*** Document passage ***

Carrie Fisher championed a lot of things, now in dying she raised the awareness of cardiac arrest in women post-menopause. Women have the same risk as men once those lovely hormones leak out of system. It’s like two wrong sides of a coin. Loss of youth, beauty, hormones verses the sweating, the insomnia, the weight gain, sometimes depression and increased risk of death from cardiac arrest.

Carrie Fisher was on social media. She wrote books that revealed intimate details of her life, at least details that allowed us to share and to bond. This means she was even closer that Princess Diana ever was to me.

In 2013 I wrote this post after seeing Carrie Fisher at Supanova in Sydney, Star Wars A Force Awakens wasn’t out yet. Here

So basically I was into it.

*** End of Document passage ***
*** Available data ***

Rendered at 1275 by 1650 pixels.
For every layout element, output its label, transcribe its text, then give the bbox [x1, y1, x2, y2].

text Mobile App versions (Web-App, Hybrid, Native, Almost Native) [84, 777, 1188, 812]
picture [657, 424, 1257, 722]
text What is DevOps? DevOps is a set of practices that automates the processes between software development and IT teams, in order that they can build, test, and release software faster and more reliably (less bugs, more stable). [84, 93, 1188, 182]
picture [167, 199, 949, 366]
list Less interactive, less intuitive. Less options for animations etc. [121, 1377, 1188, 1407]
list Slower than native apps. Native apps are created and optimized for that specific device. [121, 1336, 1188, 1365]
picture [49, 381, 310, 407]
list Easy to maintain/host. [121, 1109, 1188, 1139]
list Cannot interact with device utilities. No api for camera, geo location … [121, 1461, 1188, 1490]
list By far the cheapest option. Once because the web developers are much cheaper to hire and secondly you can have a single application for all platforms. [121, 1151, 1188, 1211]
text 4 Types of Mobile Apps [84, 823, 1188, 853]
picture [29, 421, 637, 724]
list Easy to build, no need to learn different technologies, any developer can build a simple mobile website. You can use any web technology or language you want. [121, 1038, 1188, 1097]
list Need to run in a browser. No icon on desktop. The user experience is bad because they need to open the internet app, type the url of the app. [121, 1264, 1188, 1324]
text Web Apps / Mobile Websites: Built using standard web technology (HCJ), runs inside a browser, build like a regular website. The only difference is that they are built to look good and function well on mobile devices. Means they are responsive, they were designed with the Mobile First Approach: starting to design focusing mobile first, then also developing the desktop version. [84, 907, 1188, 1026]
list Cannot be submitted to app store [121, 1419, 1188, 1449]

*** End of Available data ***

### Actions to take
a. In the post on Carrie Fisher, why does the writer feel closer to Fisher than to Princess Diana? Answer in one to three sentences.
b. Repeat the stretch of the post on Carrie Fisher from "Carrie Fisher championed" through "from cardiac arrest.".
c. According to the post on Carrie Fisher, in which city did the writer see Fisher at Supanova?

### Results of the exercise
a. Fisher was on social media and wrote books that revealed intimate details of her life. Those details let readers share and bond with her, so the writer feels closer to her than to Princess Diana.

b.
Carrie Fisher championed a lot of things, now in dying she raised the awareness of cardiac arrest in women post-menopause. Women have the same risk as men once those lovely hormones leak out of system. It’s like two wrong sides of a coin. Loss of youth, beauty, hormones verses the sweating, the insomnia, the weight gain, sometimes depression and increased risk of death from cardiac arrest.

c. Sydney.